That's the coolest part so far.

Beyond that, there seems to be a lot of ad-less Pandora going on: join a
genre-focused room and get a stream of stuff you may or may not know without
the labor of building a playlist in Grooveshark. As stated elsewhere, this can
be annoying though, because people suck at sticking to the stated genre (ie.
frantic Drum and Bass in a "chillout" room).

If it really gets traction, it will also become a target for bands to market
themselves. I've already seen some DJs spinning their own songs.

Big hurdle: it's ugly. They should fix that, especially since it's basically a
"place" to hang out.

------
skimbrel
Even with the restrictions in place I think Turntable is still in questionable
territory as regards licensing. The "non-interactive" claim they seem to be
making (at least, that's the way the linked article puts it) probably won't
hold up in court.

Which is a shame, because I really love the service and it just has to be
driving loads of traffic through the affiliate links to iTMS and Spotify.
Hopefully one of these days the RIAA will wake up to the possibility of
alternate revenue streams and realize how valuable discovery services like
Turntable are. Until then, I'll use Turntable until it gets shut down, and
then I'll jump to whomever springs up to replace it.

Recorded information =>
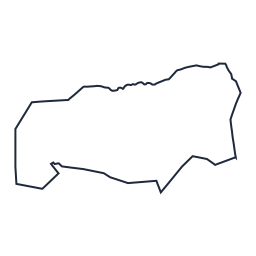 outline of Xan-Uul, Ulaanbaatar, Mongolia
{"feature_id": "93677404B94490169269592", "entity_name": "Xan-Uul", "entity_type": "district", "adm_level": 2, "iso_a3": "MNG", "parent_name": "Mongolia", "parent_adm1": "Ulaanbaatar", "projection": "natural_earth1", "projection_center": [106.789, 47.807], "detail": "fine", "context": "isolated", "style": "outline", "palette": "slate", "viewbox_px": 256, "rotation_deg": 0, "n_neighbors": 0, "source": "geoboundaries", "source_scale": "gbopen_adm2", "svg_char_len": 2374}
<svg xmlns="http://www.w3.org/2000/svg" viewBox="0 0 256 256"><path d="M110.4,177.4L110.6,177.4L127.7,183.0L127.9,183.1L156.4,180.8L157.6,184.1L158.0,185.0L160.8,192.4L168.2,183.5L168.6,183.0L177.5,172.1L182.1,166.5L192.6,156.2L193.0,156.3L195.3,156.7L206.9,159.0L207.1,159.1L208.2,159.9L211.5,162.2L214.7,164.5L215.1,164.9L217.6,163.9L221.5,162.5L235.5,157.3L235.8,157.6L235.6,156.3L235.4,155.3L235.1,153.6L234.6,150.3L234.4,148.8L233.8,144.4L233.6,143.1L232.8,138.3L232.3,134.4L232.2,133.3L232.0,131.5L231.4,127.4L230.8,122.7L230.5,119.5L231.0,117.9L231.8,115.5L233.0,112.0L234.3,108.4L235.9,103.8L236.2,103.0L236.8,101.7L238.1,98.5L238.8,97.0L240.5,93.2L240.6,92.8L240.0,91.3L238.9,88.5L237.6,85.4L236.8,83.4L236.0,81.3L233.4,79.5L232.1,78.7L231.9,77.4L231.5,75.5L231.3,74.3L230.8,73.5L229.2,71.3L228.4,70.1L228.0,69.3L226.8,67.1L226.5,66.3L226.3,65.3L226.1,65.1L225.7,64.4L225.4,64.0L225.3,63.7L225.2,63.7L221.4,63.6L219.4,63.6L218.6,63.6L218.5,64.3L216.5,65.1L212.8,66.5L210.7,67.3L210.4,67.4L207.7,66.9L205.1,66.8L204.4,66.9L202.4,66.6L200.2,66.3L199.5,66.1L196.4,65.4L193.7,65.9L190.0,66.6L186.9,67.3L185.3,67.7L181.1,69.3L180.1,69.6L177.5,70.2L176.7,70.7L175.6,71.8L174.9,72.7L171.3,76.6L169.1,79.0L168.7,79.3L166.3,79.6L165.4,79.8L165.1,79.9L162.9,80.8L158.9,82.4L156.3,83.5L154.9,84.5L154.0,84.5L153.3,84.6L152.3,84.6L150.6,83.4L149.1,83.0L148.5,83.0L147.6,82.9L147.1,83.0L145.9,84.2L145.1,84.4L144.3,84.4L143.4,83.6L142.6,83.0L141.7,82.3L140.6,82.3L138.9,82.6L137.2,83.4L135.5,84.5L134.8,84.6L134.1,84.5L133.2,84.2L132.6,84.2L131.8,84.7L130.7,85.1L129.0,84.7L127.9,84.7L126.8,84.9L126.4,85.4L125.6,85.6L124.9,86.2L124.0,87.5L123.3,88.7L122.7,88.8L122.2,88.3L121.1,87.9L120.1,87.6L118.7,87.9L118.3,88.2L117.7,89.5L117.1,90.1L116.0,90.4L114.8,90.6L112.3,90.8L111.1,90.2L110.0,89.2L109.2,88.3L108.0,87.7L106.5,87.6L105.2,87.5L103.8,87.2L102.1,86.5L101.7,86.4L99.3,86.0L96.4,85.9L95.4,86.1L93.1,86.3L89.7,86.5L87.5,86.7L84.6,86.6L83.3,86.9L81.8,88.2L77.2,92.3L74.2,94.9L69.7,98.6L68.2,100.0L65.5,100.1L55.3,100.7L44.9,101.3L38.9,101.7L31.8,102.3L15.4,129.0L15.4,166.7L16.4,183.9L42.3,188.8L45.2,186.1L58.5,173.4L58.3,173.2L58.1,172.9L53.6,167.2L51.2,164.2L51.0,163.9L52.7,162.9L53.2,162.5L54.7,164.0L56.0,163.8L56.6,163.7L57.4,163.5L58.7,163.3L60.6,165.1L61.9,166.4L71.2,167.6L83.4,169.1L103.8,173.2L110.4,177.4Z" fill="none" stroke="#1e293b" stroke-width="2"/></svg>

Written task =>
Answer these about the Turntable thread:
(a) What example is given of people not keeping to a room's stated genre?
(b) What does the first writer call the big hurdle?
(c) Which two services do the affiliate links lead to?

Result for this task =>
(a) Frantic Drum and Bass in a "chillout" room.
(b) It's ugly.
(c) iTMS and Spotify.